第27話 空き家は怖いよ、気張れや乙女③

 あり得ないくらい家がキレイなのは幻覚か何かで、私たち状態異常にかかってるとか?


 慌ててステータスボードを開いた。一度ダンジョン内の魔素に浸ってしまえば、ダンジョンの外でも一定量の擬似現実トロメアがついて回るみたいなの。


 便利っちゃ便利だけど、なんかダンジョンから逃れられないみたいで気持ち悪さもあるのよね。


 ステータスを確認すると、私はいたって平常運転で状態異常になってる感じはない。

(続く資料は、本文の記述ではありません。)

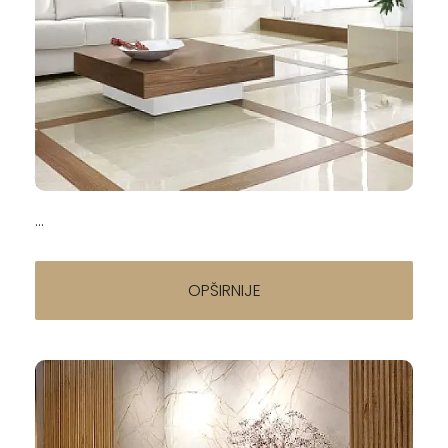
Napisao/la:
Podne pločice — kompletan vodič za izbor
(2026)
14.04.2026
...
OPŠIRNIJE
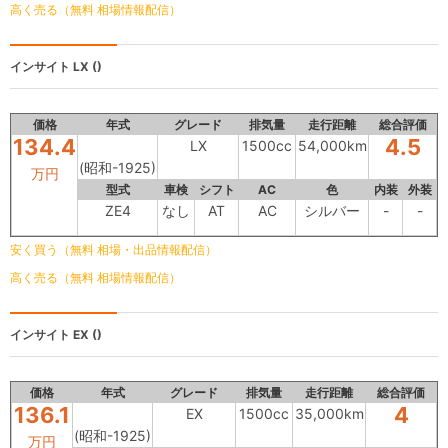
高く売る（無料 相場情報配信）
インサイト
LX ()
価格
年式
グレード
排気量
走行距離
総合評価
134.4
4.5
LX
1500cc
54,000km
(昭和-1925)
万円
型式
車検
シフト
AC
色
内装
外装
ZE4
なし
AT
AC
シルバー
-
-
安く買う（無料 相場・出品情報配信）
高く売る（無料 相場情報配信）
インサイト
EX ()
価格
年式
グレード
排気量
走行距離
総合評価
136.1
4
EX
1500cc
35,000km
(昭和-1925)
万円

こうなるとエイルのステータスも確認したいわね。


 私はキッチンに立つエイルに近づいた。体が触れていれば他人のステータスボードも開けるから。


「リュドコールじゃ物足りない? しょうがないわね、味見させたげる」


 エイルは私が腹ペコで仕方ないと勘違いしたんだろう。隣に立った私にエアで何かをつまんで口に運んできた。


「はい、あーん」


 白くて優雅な指が私の口めがけて差し出された。指越しには魅惑の煙水晶と青玉が微笑んでいる。視線がかち合った瞬間、私の脳はとろけ出して桃色ホームドラマの中に誘われた。


 ああ、愛しのエイル。その差し出された無垢な指を、きっと私は吸い尽くす。


「あーん」


 艶めく乳白の爪、滑らかな指の腹の感触を予感して、私の舌がちろりと口から誘い出た。


 早く、さあ早く。手料理をつまんでいるらしい人差し指と中指が私の唇に近づいてくる。


 数センチの距離が地球と月のように焦ったい。


 でもその焦ったさが触れるという行為をより崇高なものに昇華させ、期待と緊張で私の胸はどうにかなりそうだった。


「ふふ、ヨルハンたら赤ちゃんみたい」


 エイルの指を口に含んだ瞬間、私は弾かれたように我に返った。何をしてんだ私。それまでの桃色世界をかき消さんと、慌ててエイルのステータスボードを開く。


 そう、ヨルハン。


 彼女の眼前にいるのは私じゃなくて、きっと亡くした恋人、ヨルハンなのよ。


 その証拠に、口先で指を含んだまま覗いたステータスボードには「混乱」の2文字が。


「どう? 美味しい?」


 エイルの指をゆっくりと離した。ああ、私ったら最低ね。混乱状態のエイルの指をしゃぶるなんて、ゲスにもほどがあるわ。これじゃ尋成ひろなりと一緒じゃない。


「……うん」


 でも嬉しそうに顔を覗き込んでくるエイルを落胆なんてさせられない。私は首肯しつつ、羞恥で視線を逸らした。


「ふふ、よかった」


 そう言うとエイルは私をギュッと抱きしめた。エイルの鍛えられた、でもほどよく柔らかい肉が私を優しく包み込む。触れる箇所から熱が伝播し、私の顔はきっと真っ赤っかだ。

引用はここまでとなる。